Civil Rights for private data could be a thing.

------
AndrewKemendo
_The nation was based on the notion that property ownership gives individuals
a stake in the system._

The conclusion that you have a "stake in the system" if you are a property
owner is 180 degrees backward and that is apparent in his own logic.

If you don't physically own something you are using, like in his examples of
music, or books, then you are relying on "the system" to ensure it will be
there and are heavily bought in. Such a reliance is not necessary if you own
it outright.

Consider that, if you want to ensure without question that you won't lose
access to something, then you buy it outright. How this contradiction isn't
clear is baffling.

Owning something removes you from the group/system that could support it. For
example, shared real estate vs owned real estate. If I own a piece of land
that I live on, I can do whatever I want on it and there is nobody to tell me
I can't and I don't have to consider anyone else. If I instead share ownership
of the land I live on, then I have to take consideration for the others on the
property.

I think if there is a complaint here, it should be that there is a power
imbalance between leasees and owners in today's world. As a user of spotify,
uber etc... you're beholden to the owners of the content and platform to allow
your paid access to it, which they can revoke at any time for any reason, with
little recourse from the user.

That is actually what America was built on and is simply an extension of
hundreds of years of rent seeking. We should be moving to more intentional
distributed ownership (I'm not invoking blockchain here) of capital and
property. Not, simply becoming renters to the capital class.

------
daxfohl
This seems to be the antithesis of the lesson taught in Rich Dad Poor Dad.
Stuff is a liability. Even in "owning" it you're still beholden to it. You
have to maintain it, store it, protect it, make sure nobody injures themselves
with it and sues you. You don't own it, it owns you. Rental, in many areas, is
an improvement. Own the couple things that matter to you, rent the rest.

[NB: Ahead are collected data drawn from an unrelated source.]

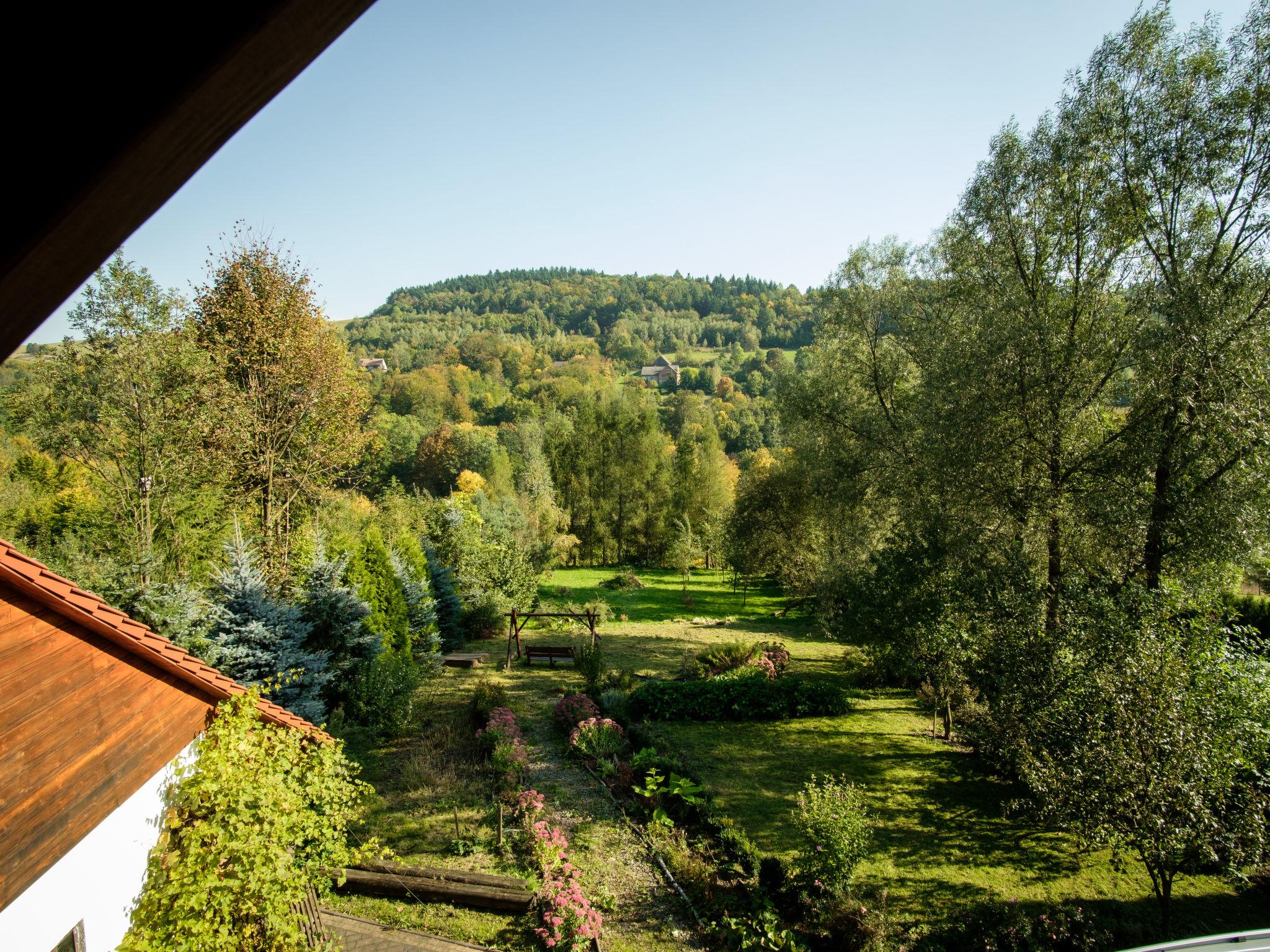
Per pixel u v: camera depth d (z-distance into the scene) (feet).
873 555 55.72
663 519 154.10
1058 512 46.50
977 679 46.65
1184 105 44.09
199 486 66.59
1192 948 18.90
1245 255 43.75
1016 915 29.86
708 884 32.65
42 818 18.67
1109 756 29.17
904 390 73.26
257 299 67.67
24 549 66.39
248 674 41.39
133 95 1.97
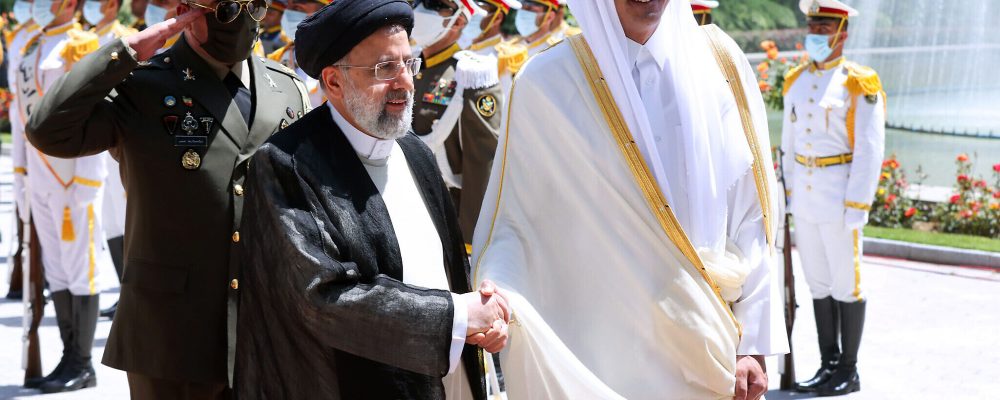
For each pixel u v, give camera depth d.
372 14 5.89
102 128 7.18
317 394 5.88
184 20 7.09
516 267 6.86
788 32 31.08
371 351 5.70
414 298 5.70
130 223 7.41
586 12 6.82
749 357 7.10
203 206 7.23
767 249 7.15
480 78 12.19
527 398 6.77
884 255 22.06
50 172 12.20
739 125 7.05
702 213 6.90
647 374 6.80
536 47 17.12
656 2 6.73
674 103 6.95
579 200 6.84
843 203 12.81
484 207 7.14
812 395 12.88
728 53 7.15
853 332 12.94
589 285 6.86
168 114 7.23
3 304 16.59
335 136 6.13
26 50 13.05
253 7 7.21
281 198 5.85
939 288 18.97
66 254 12.40
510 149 7.04
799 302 18.12
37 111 6.98
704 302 6.74
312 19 6.02
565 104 6.85
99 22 14.21
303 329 5.87
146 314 7.29
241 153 7.34
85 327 12.57
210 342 7.27
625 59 6.85
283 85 7.81
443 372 5.70
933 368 13.97
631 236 6.77
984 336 15.62
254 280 5.98
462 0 12.03
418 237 6.29
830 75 13.02
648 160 6.84
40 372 12.53
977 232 23.31
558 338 6.64
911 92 26.25
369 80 5.96
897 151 26.50
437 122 12.20
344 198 5.95
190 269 7.25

Perhaps it's not so much that Americans own less stuff, but rather the supply
of stuff has grown so much that we became overwhelmed with too much ownership
and have resorted to rents on more and more of those items by percentage.

Cellphones are an interesting side point, as they don't fully fit into either
classification (own or rent). They kind of take on the worst of both. In fact,
perhaps there's a market for a phone that's more purely "rent". Given the
state of technology and the speed of change, I don't know if there's any real
market for a purely "own" phone, unless it's like an ultra-secure dumb phone,
in which case yeah there's probably a market for that too.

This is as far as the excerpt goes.